At the heights of the pandemic, our office of four recruiters and one business development manager brought in over $30,000/week in PROFIT! Not revenue, but profit. This mark was achieved consistently when all four recruiters were working through the pandemic. The other recruiters and I were paid right around $45k for 2020 and were told by our manager that he earned just over 60k. If you do the math, you find the company is paying us five employees right around $250k to generate what could amount to around $1.5 million in profits. –   not revenue, but profits!. Next year, if we make them that same $1.5 million, they will be generous enough to pay us a combined $350k!… 

This is the same company that won’t give day one health insurance to nurses working directly with COVID patients, the very same company that heard of my need and inability to pay for mental health services and decided to stop paying me! 

What makes this worse is when you really start to think about these numbers, you see that so much of the cost of healthcare ends up in the form of profits for people who are not doctors, nurses, aides, techs or specialists. Most of the money funnels to upper-level administrators, salespeople, lawyers and accountants who are all in place to ensure profits, not care. As of 2018, the co-founders and CEOs at the top of the top of my organization were worth over $7 billion dollars combined. It hurts to imagine the effect 2020 will have on that figure.  

Again, on the verge of a total mental breakdown, I reached out to our company’s HR department. I wrote an email describing my internal battle between ethics and survival. I let them know my thoughts of self-harm were growing, and I pleaded for help with paying for mental health treatment that I had been putting off for months. I hit send. I received a phone call 10 minutes later, and though I had received zero warnings or indications that my performance had been unsatisfactory, I was informed that my employment had been terminated. 

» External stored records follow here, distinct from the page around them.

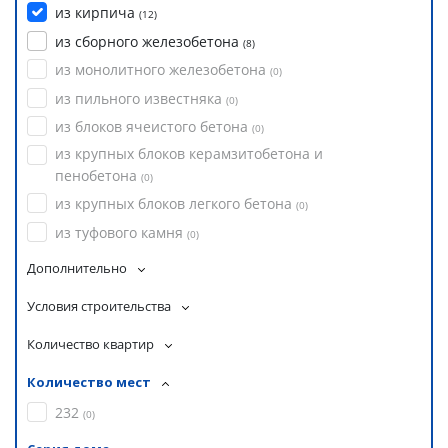
из кирпича
(
12
)
из сборного железобетона
(
8
)
из монолитного железобетона
(
0
)
из пильного известняка
(
0
)
из блоков ячеистого бетона
(
0
)
из крупных блоков керамзитобетона и
пенобетона
(
0
)
из крупных блоков легкого бетона
(
0
)
из туфового камня
(
0
)
Дополнительно
Условия строительства
Количество квартир
Количество мест
232
(
0
)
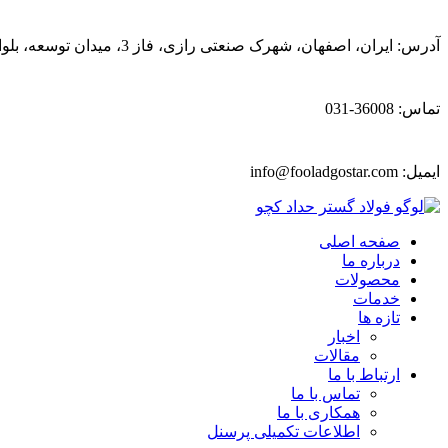
آدرس: ایران، اصفهان، شهرک صنعتی رازی، فاز 3، میدان توسعه، بلوار پیشتازان
تماس: 36008-031
ایمیل:
info@fooladgostar.com
صفحه اصلی
درباره ما
محصولات
خدمات
تازه ها
اخبار
مقالات
ارتباط با ما
تماس با ما
همکاری با ما
اطلاعات تکمیلی پرسنل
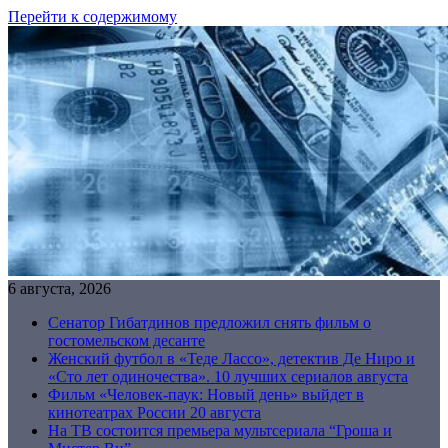
Перейти к содержимому
6 августа, 2026
Сенатор Гибатдинов предложил снять фильм о
гостомельском десанте
Женский футбол в «Теде Лассо», детектив Де Ниро и
«Сто лет одиночества». 10 лучших сериалов августа
Фильм «Человек-паук: Новый день» выйдет в
кинотеатрах России 20 августа
На ТВ состоится премьера мультсериала “Гроша и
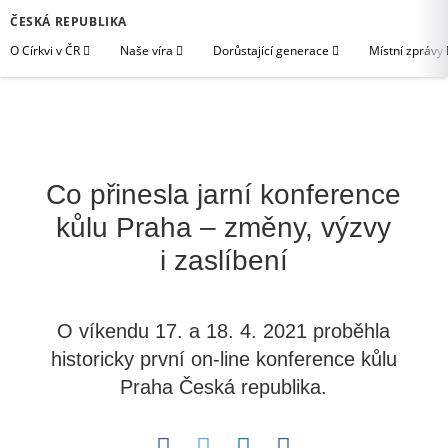
ČESKÁ REPUBLIKA
O Církvi v ČR
Naše víra
Dorůstající generace
Místní zprávy
Co přinesla jarní konference
kůlu Praha – změny, výzvy
i zaslíbení
O víkendu 17. a 18. 4. 2021 proběhla
historicky první on-line konference kůlu
Praha Česká republika.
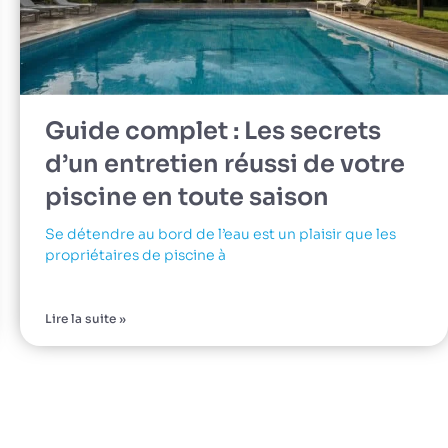
Guide complet : Les secrets
d’un entretien réussi de votre
piscine en toute saison
Se détendre au bord de l’eau est un plaisir que les
propriétaires de piscine à
Lire la suite »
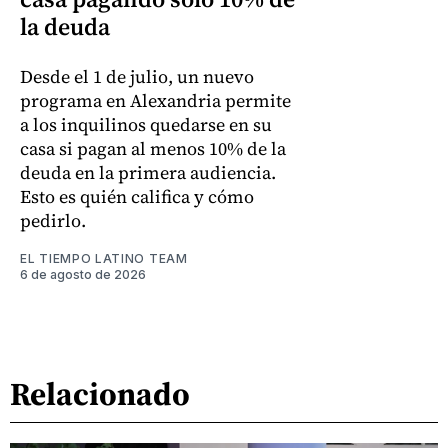
la deuda
Desde el 1 de julio, un nuevo
programa en Alexandria permite
a los inquilinos quedarse en su
casa si pagan al menos 10% de la
deuda en la primera audiencia.
Esto es quién califica y cómo
pedirlo.
EL TIEMPO LATINO TEAM
6 de agosto de 2026
Relacionado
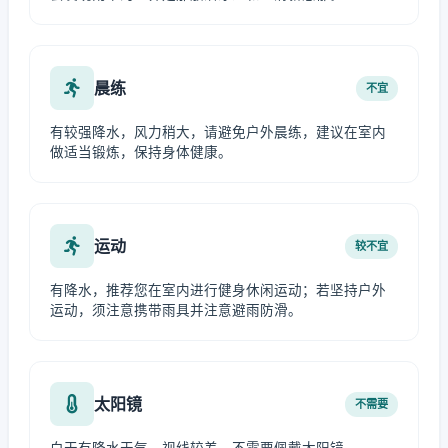
晨练
不宜
有较强降水，风力稍大，请避免户外晨练，建议在室内
做适当锻炼，保持身体健康。
运动
较不宜
有降水，推荐您在室内进行健身休闲运动；若坚持户外
运动，须注意携带雨具并注意避雨防滑。
太阳镜
不需要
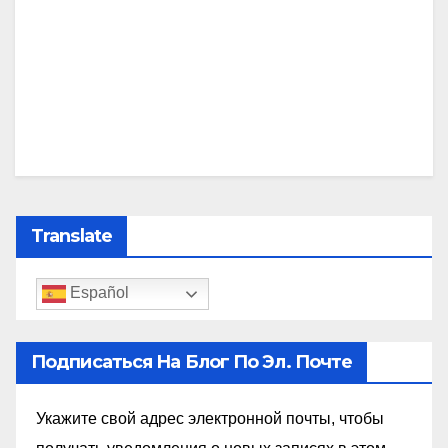
Translate
Español
Подписаться На Блог По Эл. Почте
Укажите свой адрес электронной почты, чтобы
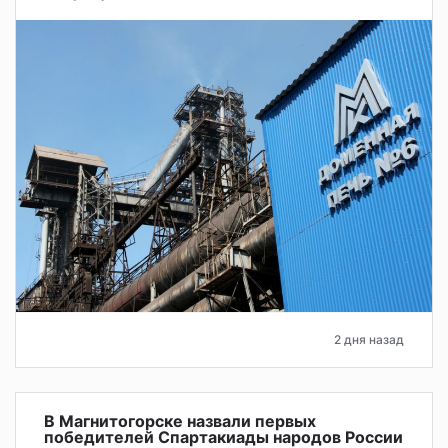
2 дня назад
В Магнитогорске назвали первых
победителей Спартакиады народов России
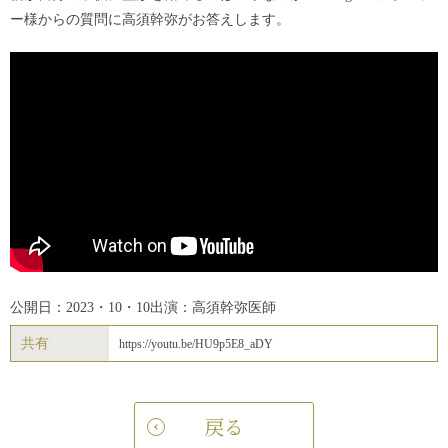
ー様からの質問に高須幹弥がお答えします。
公開日：2023・10・10
出演：高須幹弥医師
共有
https://youtu.be/HU9p5E8_aDY
戻る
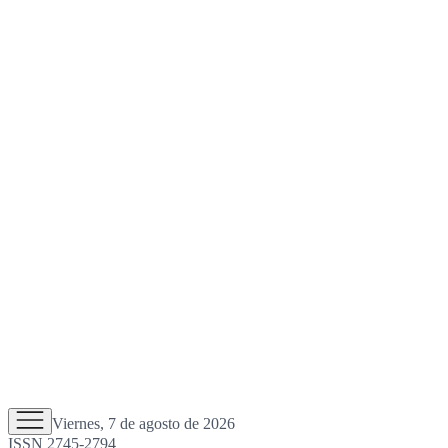
Viernes, 7 de agosto de 2026
ISSN 2745-2794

At what point do we ask ourselves, “Is this really the best we can do?” Why are we working so hard to make money for organizations and people who use and abuse us to build their wealth? Am I not to feel insulted when I see the company’s PR line is one of “serving” others and “enriching” the lives of our staff and patients? When a company makes record profits at the expense of quality of life of its employees and consumers, who is really being served? Just whose lives are being enriched by all of this? 

I cannot believe it is necessary to live in a world where the excessive profits of executives and unnecessary third parties outweigh the basic needs of the people who need and deliver healthcare. It is long overdue that healthcare, like water, electricity, paved roads, and education, be made a public utility to ensure affordability and access to all. When will we rise and demand our employers direct more profits into the hands of the workers who created them? When will we understand that moving forward means cutting the profits of the criminals at the top of these healthcare organizations, who are more than fine with the poor and uninsured dying so long as their wealth is maintained?  

The time to speak up on these issues is now. If you work hard and are struggling, please understand that your enemy is not found in the poor and working-class people on either side of the political aisle, but in those who have taken more than enough, and who will continue to deny basic dignity for all. Unite with your fellow workers and impoverished community members, understand the strength you have in numbers, and demand a dignified existence for everyone.